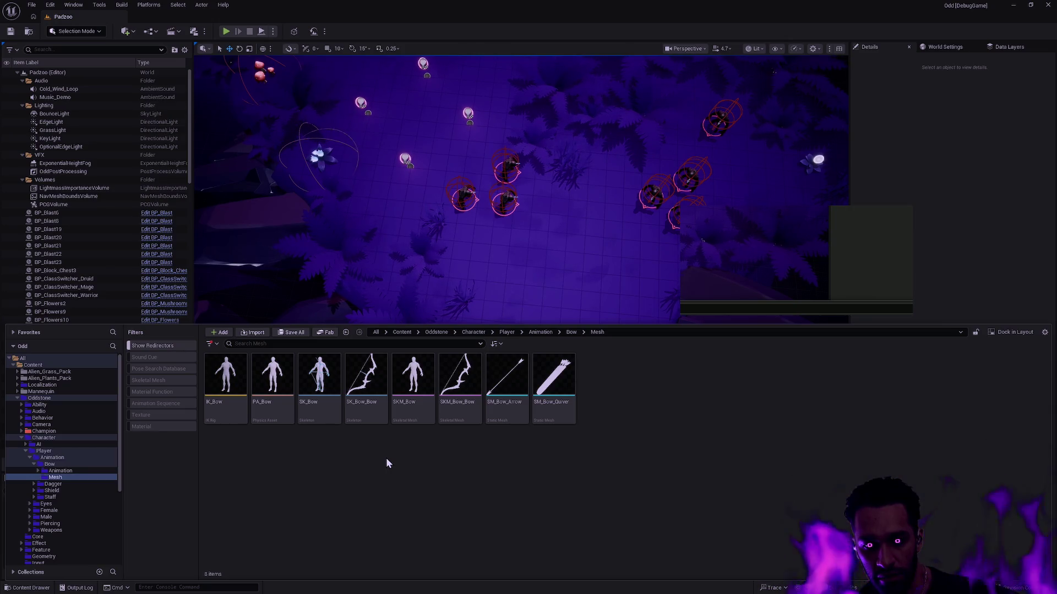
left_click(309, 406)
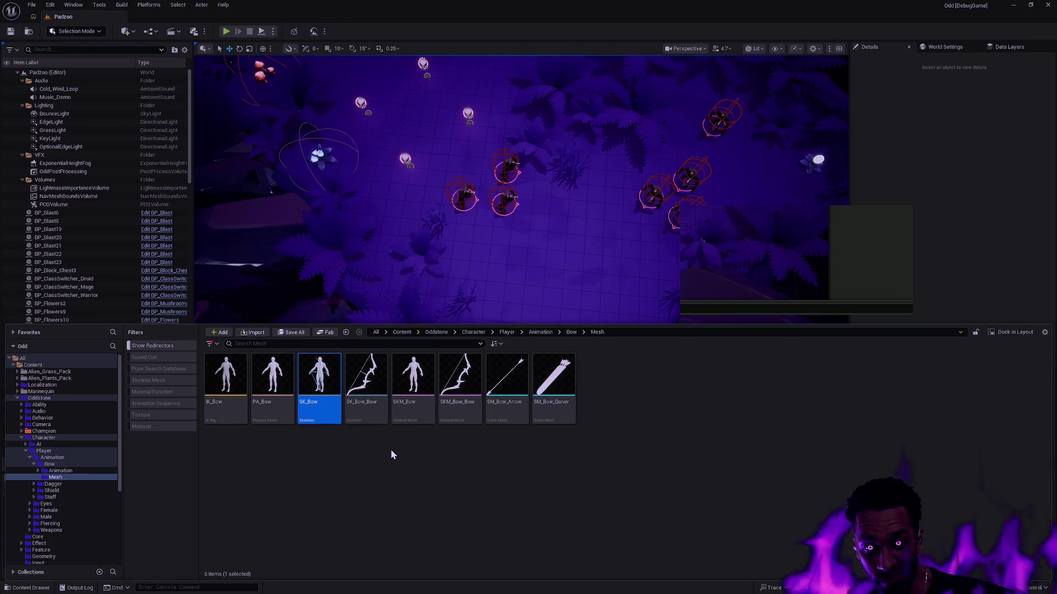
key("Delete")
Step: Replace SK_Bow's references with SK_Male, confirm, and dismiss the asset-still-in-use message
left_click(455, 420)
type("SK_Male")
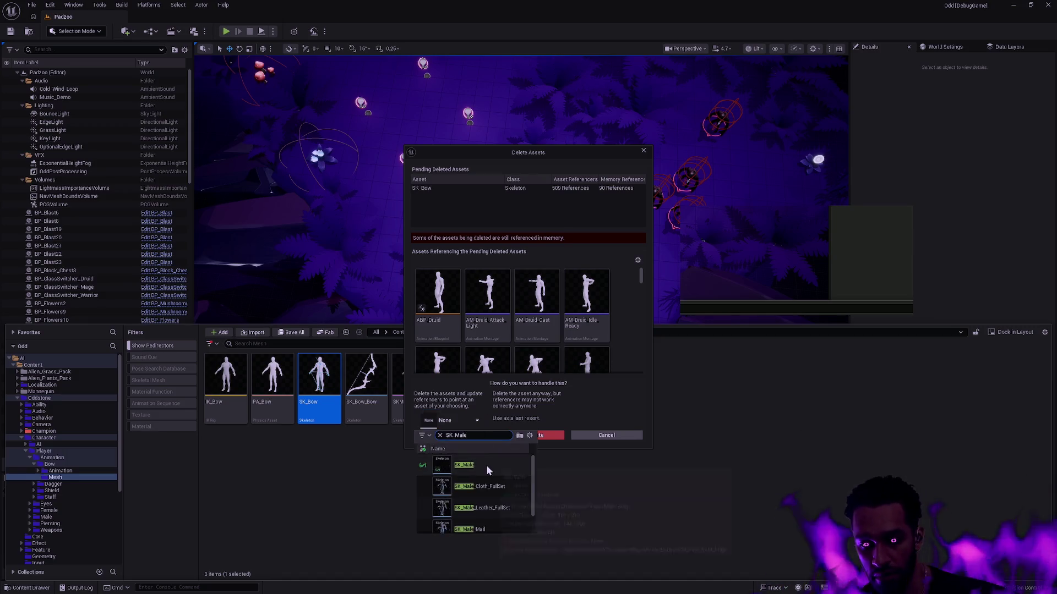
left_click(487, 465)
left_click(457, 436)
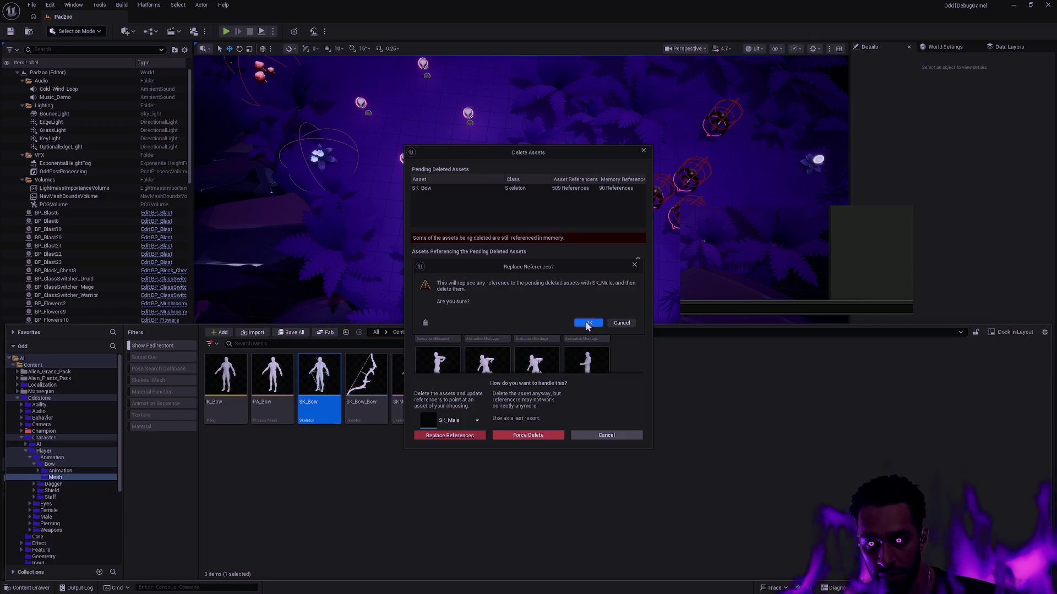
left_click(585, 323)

---

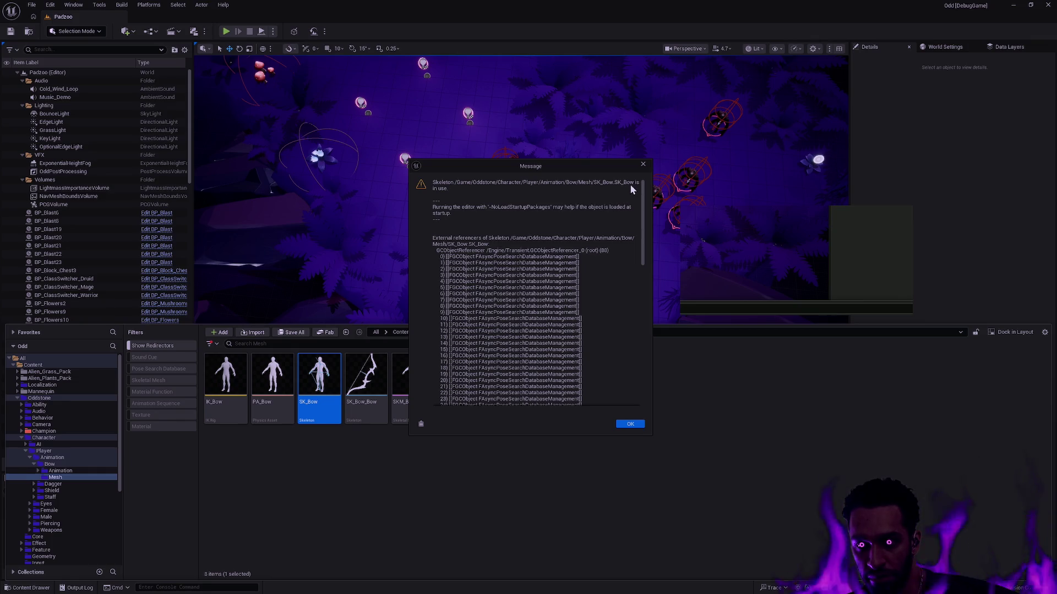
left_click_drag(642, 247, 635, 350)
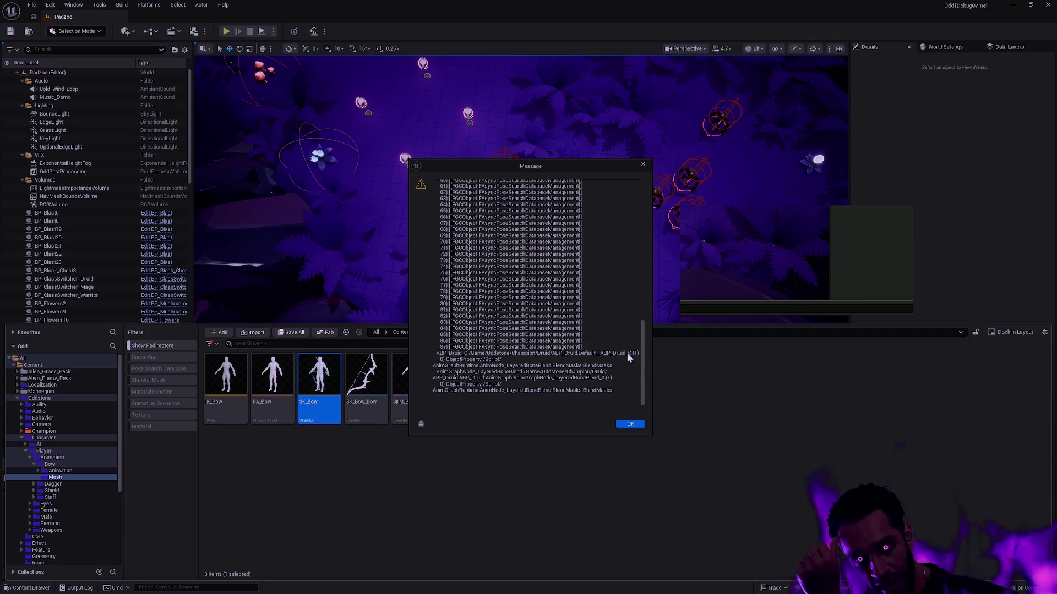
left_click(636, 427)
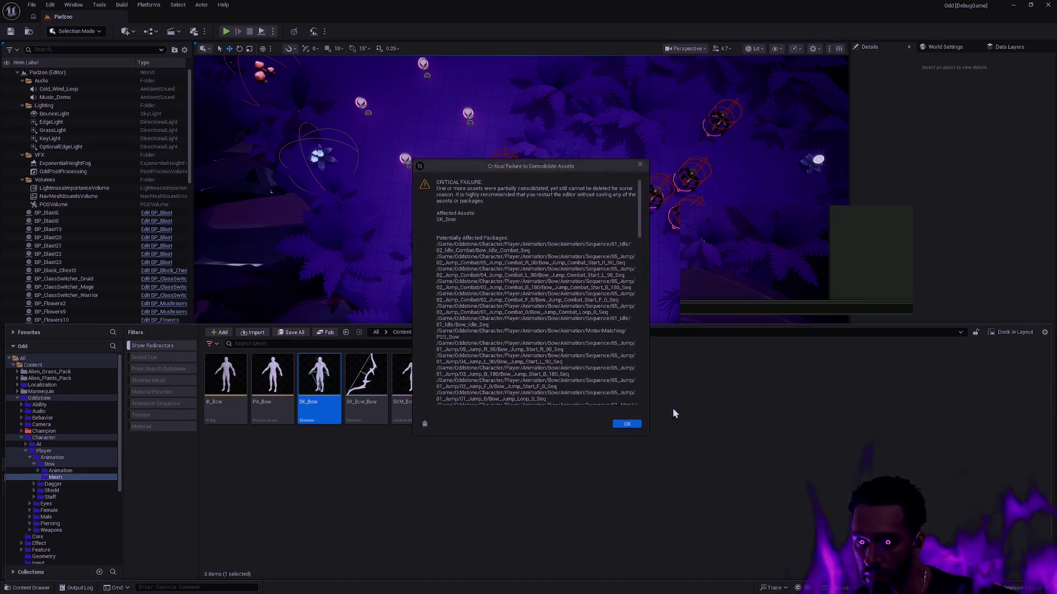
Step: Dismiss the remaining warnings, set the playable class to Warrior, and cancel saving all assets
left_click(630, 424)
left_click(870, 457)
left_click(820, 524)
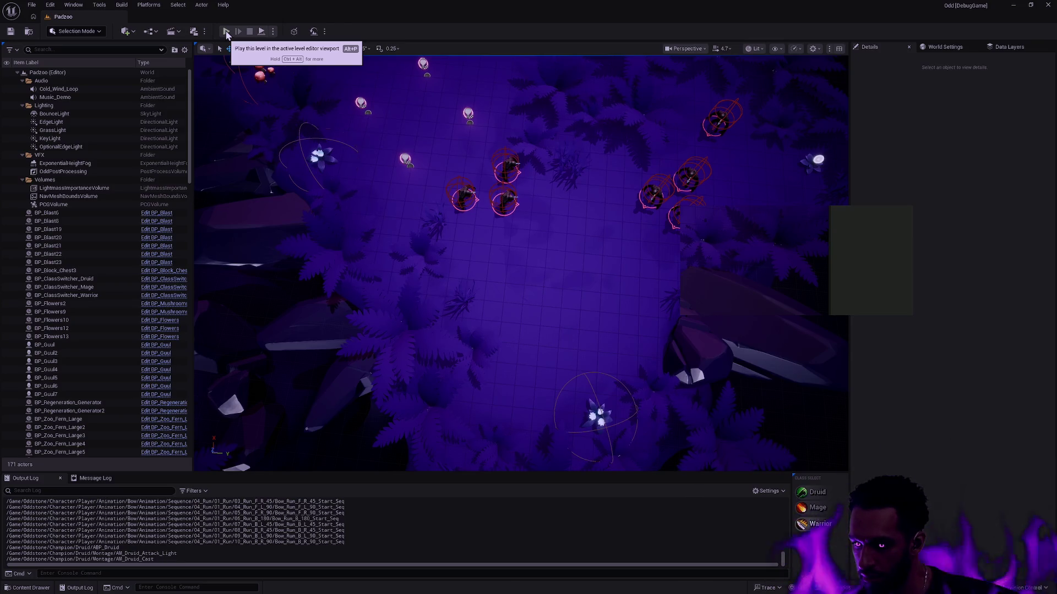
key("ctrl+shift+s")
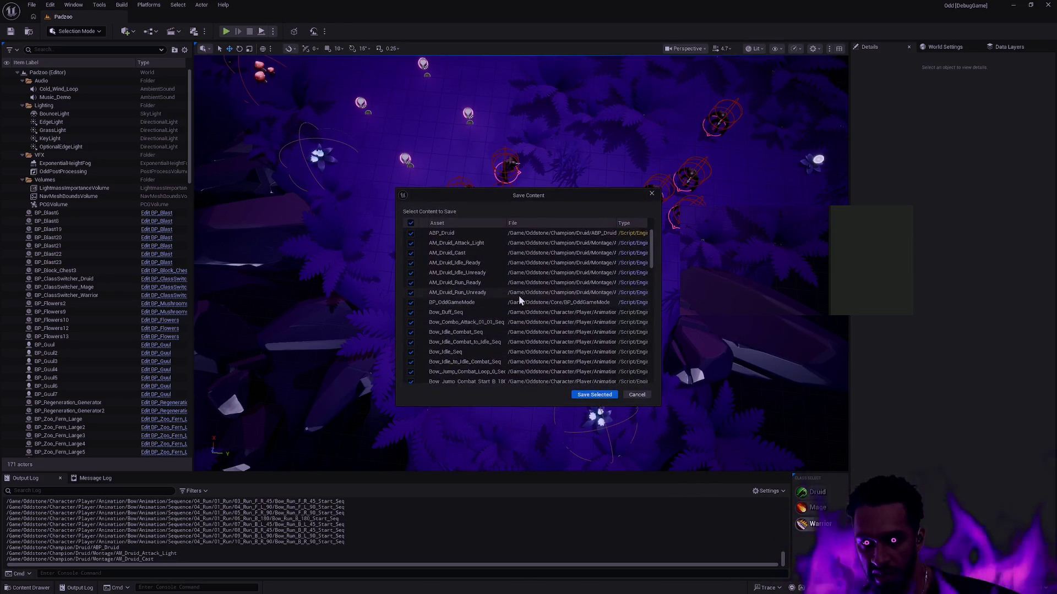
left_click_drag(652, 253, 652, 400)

* * *

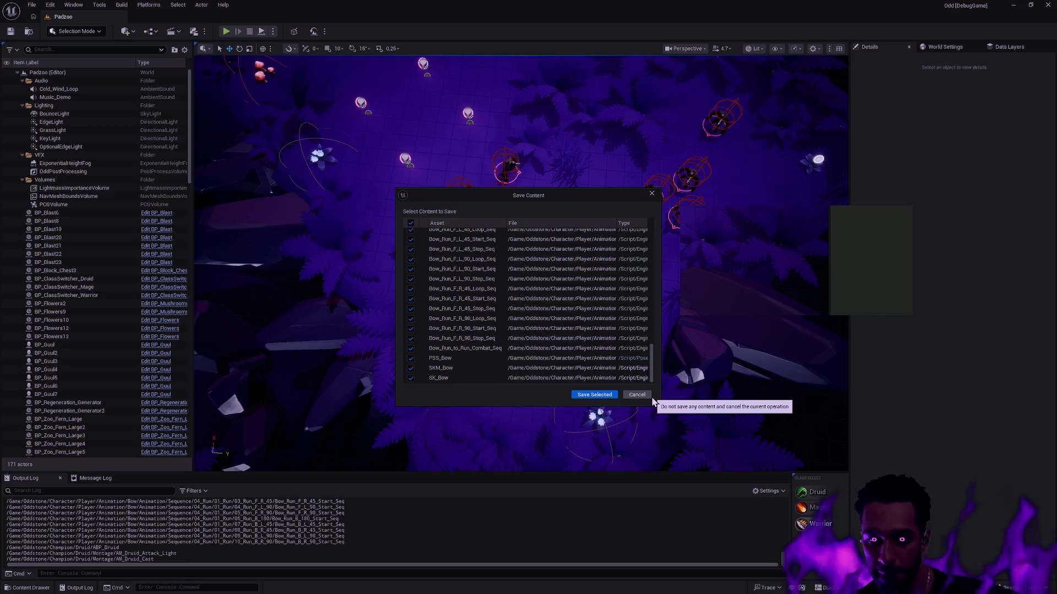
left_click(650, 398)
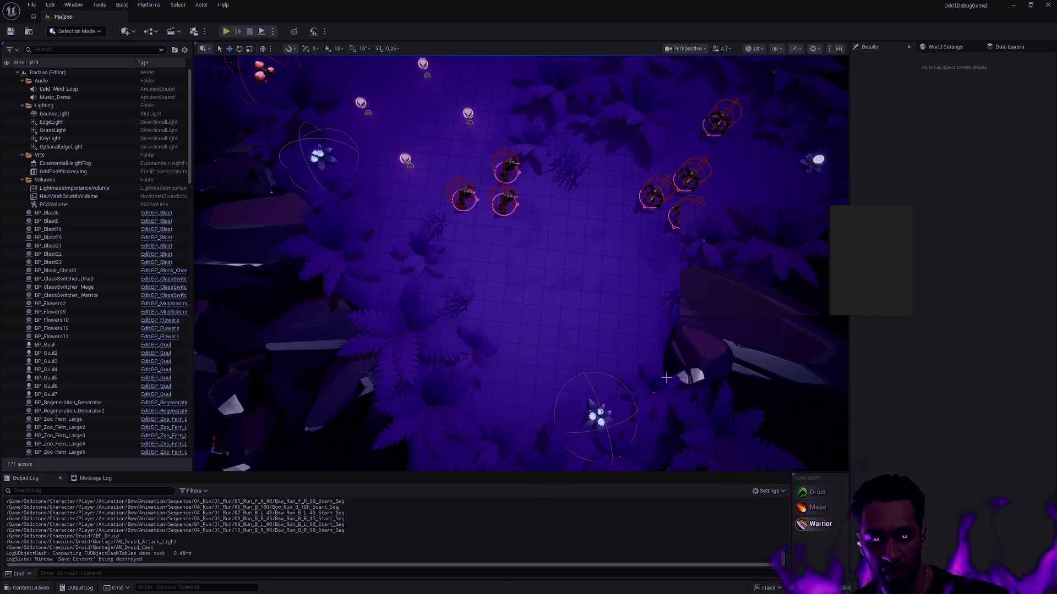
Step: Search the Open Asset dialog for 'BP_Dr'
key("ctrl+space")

_EXERCISE BRIEF:_ Above is the material; set down exactly its lines from the one containing "left_click(309, 406)" down to the one containing "left_click(585, 323)", both included, leaving out any pictures.

_YOUR RESPONSE:_
left_click(309, 406)
key("Delete")
Step: Replace SK_Bow's references with SK_Male, confirm, and dismiss the asset-still-in-use message
left_click(455, 420)
type("SK_Male")
left_click(487, 465)
left_click(457, 436)
left_click(585, 323)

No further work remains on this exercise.